The former Michael Jackson impersonator more recently battled mental health problems and was in and out of psychiatric care more than 40 times, arrested another 40 times, and even accused of brutally beating a woman.
"Jordan was not annoying anyone on the train. Jordan was screaming for help. We keep criminalizing people with mental illness. They don't need abuse, they need help," Sharpton added.
Family members have said the trouble really started after Neely's mother was brutally murdered in 2007. The funeral for Jordan's mother was held at the same church.
In a new interview on "Nightline," one of Neely's aunts says he was homeless by choice.

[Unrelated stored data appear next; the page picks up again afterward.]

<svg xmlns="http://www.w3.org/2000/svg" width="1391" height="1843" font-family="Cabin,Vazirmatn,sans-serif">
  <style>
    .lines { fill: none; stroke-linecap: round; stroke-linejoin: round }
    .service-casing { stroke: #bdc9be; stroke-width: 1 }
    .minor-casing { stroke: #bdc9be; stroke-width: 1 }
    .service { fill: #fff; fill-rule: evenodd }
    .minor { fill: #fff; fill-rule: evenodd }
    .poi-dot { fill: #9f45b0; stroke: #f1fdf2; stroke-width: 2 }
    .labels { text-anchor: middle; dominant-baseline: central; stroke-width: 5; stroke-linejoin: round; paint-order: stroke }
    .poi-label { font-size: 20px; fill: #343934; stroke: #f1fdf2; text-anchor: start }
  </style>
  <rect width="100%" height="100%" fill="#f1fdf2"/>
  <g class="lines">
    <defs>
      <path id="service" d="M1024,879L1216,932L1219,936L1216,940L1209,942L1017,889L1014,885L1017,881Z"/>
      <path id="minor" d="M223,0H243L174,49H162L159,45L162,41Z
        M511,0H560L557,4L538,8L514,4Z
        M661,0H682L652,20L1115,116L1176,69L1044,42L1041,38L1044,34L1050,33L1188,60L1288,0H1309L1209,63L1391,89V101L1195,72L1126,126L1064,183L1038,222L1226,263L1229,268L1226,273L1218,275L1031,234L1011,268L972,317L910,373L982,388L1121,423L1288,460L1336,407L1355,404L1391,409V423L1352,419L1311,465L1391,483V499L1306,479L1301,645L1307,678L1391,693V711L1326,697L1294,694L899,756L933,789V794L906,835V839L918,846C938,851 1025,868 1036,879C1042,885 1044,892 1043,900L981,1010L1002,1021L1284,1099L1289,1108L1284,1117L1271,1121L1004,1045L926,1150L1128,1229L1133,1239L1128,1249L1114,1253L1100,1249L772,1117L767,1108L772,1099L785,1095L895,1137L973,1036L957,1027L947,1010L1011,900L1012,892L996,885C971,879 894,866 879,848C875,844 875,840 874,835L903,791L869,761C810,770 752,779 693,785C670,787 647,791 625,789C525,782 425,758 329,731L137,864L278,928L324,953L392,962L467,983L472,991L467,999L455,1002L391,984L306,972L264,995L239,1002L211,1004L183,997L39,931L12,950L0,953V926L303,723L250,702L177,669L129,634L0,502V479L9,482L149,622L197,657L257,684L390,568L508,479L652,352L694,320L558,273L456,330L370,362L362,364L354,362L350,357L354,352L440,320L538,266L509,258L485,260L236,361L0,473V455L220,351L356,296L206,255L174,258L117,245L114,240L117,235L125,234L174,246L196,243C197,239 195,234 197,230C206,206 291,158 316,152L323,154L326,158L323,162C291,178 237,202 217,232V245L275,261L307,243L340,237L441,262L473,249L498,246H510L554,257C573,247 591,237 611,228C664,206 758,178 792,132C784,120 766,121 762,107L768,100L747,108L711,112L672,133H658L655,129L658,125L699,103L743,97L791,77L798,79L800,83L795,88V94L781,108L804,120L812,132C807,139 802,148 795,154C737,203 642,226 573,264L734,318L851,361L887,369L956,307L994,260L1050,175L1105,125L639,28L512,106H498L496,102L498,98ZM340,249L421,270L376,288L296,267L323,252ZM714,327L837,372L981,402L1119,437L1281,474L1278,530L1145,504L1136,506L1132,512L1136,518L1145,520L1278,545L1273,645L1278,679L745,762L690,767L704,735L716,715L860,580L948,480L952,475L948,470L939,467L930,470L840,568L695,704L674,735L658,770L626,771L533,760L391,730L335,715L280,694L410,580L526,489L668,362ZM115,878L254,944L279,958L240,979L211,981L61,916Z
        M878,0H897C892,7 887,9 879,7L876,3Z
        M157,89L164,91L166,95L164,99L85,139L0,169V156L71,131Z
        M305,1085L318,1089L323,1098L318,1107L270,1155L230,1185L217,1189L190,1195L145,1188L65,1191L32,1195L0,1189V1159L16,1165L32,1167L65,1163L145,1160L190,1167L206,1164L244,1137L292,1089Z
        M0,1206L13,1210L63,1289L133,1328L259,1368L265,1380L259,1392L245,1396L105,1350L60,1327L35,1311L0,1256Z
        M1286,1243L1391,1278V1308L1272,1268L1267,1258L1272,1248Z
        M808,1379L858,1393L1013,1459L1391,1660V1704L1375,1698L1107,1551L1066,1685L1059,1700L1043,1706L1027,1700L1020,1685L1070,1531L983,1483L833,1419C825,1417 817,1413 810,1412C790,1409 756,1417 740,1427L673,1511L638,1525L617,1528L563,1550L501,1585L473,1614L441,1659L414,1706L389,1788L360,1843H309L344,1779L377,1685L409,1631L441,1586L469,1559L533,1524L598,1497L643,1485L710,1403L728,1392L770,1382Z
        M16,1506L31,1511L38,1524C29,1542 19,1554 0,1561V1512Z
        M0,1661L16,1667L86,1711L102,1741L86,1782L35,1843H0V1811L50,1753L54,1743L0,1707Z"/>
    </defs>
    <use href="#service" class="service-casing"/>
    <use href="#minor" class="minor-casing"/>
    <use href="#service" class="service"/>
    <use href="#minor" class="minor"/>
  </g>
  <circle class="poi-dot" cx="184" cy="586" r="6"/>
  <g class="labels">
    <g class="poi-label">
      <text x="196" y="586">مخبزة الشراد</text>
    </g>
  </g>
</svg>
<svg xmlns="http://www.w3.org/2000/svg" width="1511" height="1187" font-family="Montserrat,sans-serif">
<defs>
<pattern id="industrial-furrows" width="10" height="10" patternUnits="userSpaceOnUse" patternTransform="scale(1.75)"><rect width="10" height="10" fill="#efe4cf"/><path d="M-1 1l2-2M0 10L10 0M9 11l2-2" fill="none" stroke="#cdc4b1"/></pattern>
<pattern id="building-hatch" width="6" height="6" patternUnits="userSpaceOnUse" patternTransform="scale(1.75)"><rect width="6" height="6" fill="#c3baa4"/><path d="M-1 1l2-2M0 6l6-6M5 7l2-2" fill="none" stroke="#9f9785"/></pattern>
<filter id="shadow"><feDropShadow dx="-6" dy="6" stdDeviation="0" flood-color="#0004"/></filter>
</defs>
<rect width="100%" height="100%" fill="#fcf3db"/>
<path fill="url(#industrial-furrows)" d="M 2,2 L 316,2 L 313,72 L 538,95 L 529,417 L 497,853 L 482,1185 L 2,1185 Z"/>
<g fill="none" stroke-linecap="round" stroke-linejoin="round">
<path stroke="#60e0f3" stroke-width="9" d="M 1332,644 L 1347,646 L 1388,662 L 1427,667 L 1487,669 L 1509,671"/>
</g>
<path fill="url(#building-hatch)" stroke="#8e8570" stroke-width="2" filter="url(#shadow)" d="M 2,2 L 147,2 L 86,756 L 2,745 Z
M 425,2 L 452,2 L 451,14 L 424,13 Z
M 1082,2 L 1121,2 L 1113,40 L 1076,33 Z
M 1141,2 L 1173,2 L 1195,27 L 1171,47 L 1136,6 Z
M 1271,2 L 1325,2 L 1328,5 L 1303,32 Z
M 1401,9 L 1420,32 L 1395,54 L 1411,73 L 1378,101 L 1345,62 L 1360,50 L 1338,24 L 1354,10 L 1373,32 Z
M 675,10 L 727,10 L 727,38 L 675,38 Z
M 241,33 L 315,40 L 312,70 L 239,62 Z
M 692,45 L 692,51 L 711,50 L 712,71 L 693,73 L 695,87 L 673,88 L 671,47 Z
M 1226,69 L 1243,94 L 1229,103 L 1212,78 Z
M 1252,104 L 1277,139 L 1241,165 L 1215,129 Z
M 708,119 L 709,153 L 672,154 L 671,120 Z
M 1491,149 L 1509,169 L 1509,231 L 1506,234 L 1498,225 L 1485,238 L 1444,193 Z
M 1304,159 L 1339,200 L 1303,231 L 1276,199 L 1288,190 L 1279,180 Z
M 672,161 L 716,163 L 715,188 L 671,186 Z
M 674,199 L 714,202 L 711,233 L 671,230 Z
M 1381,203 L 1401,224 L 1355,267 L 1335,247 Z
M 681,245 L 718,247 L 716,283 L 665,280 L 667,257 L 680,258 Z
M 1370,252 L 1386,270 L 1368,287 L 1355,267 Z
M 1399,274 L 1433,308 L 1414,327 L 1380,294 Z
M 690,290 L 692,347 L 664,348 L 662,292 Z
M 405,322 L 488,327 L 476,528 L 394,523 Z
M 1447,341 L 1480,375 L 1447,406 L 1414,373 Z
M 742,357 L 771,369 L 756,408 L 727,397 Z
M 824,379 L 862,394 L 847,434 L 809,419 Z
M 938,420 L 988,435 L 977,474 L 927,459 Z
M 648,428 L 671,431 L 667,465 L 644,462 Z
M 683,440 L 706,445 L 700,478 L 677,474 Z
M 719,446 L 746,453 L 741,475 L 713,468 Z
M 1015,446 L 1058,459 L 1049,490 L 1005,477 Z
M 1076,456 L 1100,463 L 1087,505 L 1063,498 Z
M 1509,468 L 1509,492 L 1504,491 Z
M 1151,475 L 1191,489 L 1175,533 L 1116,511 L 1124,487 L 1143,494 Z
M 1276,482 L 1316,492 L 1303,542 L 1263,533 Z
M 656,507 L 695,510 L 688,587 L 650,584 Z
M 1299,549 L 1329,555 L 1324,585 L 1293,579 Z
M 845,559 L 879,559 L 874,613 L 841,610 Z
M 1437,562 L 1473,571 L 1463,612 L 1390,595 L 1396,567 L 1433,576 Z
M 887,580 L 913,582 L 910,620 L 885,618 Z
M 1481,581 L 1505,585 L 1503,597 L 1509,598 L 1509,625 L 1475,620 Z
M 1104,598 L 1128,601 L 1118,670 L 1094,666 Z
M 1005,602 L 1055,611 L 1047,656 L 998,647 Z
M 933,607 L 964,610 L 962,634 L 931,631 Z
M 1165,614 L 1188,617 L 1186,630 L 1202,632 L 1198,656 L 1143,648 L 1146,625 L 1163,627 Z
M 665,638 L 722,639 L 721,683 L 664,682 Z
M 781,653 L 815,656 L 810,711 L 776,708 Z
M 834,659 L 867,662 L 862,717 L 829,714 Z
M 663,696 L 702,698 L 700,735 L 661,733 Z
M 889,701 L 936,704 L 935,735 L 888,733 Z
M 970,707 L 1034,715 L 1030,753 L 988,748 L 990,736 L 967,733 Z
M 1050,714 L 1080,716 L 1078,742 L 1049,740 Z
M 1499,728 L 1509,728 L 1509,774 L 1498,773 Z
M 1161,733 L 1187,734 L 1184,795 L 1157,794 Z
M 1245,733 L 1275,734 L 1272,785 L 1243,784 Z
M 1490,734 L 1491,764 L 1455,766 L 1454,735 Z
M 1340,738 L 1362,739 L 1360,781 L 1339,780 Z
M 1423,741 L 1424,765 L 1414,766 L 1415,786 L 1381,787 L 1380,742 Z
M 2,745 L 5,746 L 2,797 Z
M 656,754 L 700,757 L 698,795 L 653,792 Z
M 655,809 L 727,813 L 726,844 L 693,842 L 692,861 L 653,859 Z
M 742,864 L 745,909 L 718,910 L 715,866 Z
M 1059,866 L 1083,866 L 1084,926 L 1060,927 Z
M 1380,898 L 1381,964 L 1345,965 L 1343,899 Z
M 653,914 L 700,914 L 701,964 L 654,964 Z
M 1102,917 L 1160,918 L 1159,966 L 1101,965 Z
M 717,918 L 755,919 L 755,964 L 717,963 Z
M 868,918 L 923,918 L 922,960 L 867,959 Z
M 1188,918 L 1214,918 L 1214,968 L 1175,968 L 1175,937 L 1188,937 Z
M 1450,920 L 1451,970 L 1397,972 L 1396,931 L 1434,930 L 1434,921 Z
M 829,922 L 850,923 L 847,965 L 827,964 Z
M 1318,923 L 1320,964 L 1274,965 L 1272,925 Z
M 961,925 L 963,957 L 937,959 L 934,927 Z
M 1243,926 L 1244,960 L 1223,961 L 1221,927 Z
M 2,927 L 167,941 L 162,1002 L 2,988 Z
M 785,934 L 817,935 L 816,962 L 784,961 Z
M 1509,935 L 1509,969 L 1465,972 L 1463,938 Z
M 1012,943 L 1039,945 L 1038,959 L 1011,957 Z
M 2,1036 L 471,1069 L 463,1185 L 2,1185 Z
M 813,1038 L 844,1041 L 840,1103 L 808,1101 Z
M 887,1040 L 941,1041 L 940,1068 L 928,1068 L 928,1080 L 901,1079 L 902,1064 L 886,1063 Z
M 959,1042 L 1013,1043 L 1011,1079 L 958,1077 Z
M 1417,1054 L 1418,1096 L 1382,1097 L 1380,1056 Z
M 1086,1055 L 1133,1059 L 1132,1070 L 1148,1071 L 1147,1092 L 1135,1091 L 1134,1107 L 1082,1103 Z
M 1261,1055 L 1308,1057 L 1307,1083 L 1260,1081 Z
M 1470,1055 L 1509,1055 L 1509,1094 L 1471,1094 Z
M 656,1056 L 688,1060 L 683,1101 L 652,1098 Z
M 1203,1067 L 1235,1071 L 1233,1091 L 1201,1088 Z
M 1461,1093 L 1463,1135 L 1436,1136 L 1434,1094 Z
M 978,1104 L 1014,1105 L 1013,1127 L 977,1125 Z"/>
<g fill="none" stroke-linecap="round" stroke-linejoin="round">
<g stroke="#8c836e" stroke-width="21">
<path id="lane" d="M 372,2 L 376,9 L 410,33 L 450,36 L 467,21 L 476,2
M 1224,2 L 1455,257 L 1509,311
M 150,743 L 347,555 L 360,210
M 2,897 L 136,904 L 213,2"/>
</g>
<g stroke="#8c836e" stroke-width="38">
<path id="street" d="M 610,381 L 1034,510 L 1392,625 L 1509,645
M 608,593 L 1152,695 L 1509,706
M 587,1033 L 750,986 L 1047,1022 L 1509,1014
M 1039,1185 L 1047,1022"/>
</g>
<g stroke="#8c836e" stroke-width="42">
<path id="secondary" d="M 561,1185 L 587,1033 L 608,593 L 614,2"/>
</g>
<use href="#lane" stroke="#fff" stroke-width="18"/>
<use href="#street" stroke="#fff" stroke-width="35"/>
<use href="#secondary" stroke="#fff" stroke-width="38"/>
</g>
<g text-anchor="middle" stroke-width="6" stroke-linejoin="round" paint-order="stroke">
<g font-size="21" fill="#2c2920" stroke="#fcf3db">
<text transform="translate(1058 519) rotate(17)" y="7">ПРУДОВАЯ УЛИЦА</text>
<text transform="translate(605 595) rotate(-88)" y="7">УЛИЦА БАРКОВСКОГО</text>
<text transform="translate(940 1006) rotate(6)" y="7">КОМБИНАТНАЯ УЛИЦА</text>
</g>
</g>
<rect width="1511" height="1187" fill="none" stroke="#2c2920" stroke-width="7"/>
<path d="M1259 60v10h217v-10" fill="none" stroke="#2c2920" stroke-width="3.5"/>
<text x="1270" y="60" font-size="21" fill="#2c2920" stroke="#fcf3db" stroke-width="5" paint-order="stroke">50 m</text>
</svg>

"So did anyone in the...Do you think in the immediate family had a sense of where his life was, where he was both physically and mentally in the last year or two of his life?" asked Byron Pitts, ABC News.
"Not to my knowledge," said Midlred E.J.B. Mahazu," Neely's aunt. "I wouldn't consider Jordan being homeless. Jordan just liked to be out. He had a grandma and a grandpa here. He had aunts. He had uncles, right here. He just didn't want to be tied up, I guess. He'd do what he wanted to do concerning that, so we couldn't make him."
"So he, his choice was to live on the street?" Pitts asked.
"I assume he did," Mahazu said.
Sharpton stressed that the Neely family should not have to stand alone as they grieve Jordan's loss.
"In your name, we're gonna change how they deal with the homeless. In your name, we're gonna change city services. Jordan, you didn't die for nothing," Sharpton said.
Sharpton thanked Congresswoman Alexandria Ocasio Cortez, who was at the service, for her advocacy for Jordan.
Eyewitness News learned detectives are still looking to interview people on that train, including at least one of the men who helped Penny hold Neely down.
There have been conflicting accounts from witnesses, some believing the chokehold went too far, while others are calling Penny a hero.
"If you look at Jordan, he was defenseless. He didn't fight them. He was just like, combo sweet. And I just feel bad for both families," mourner Sharon John said.
The marine veteran is out on a $100,000 bond after being charged with second-degree manslaughter.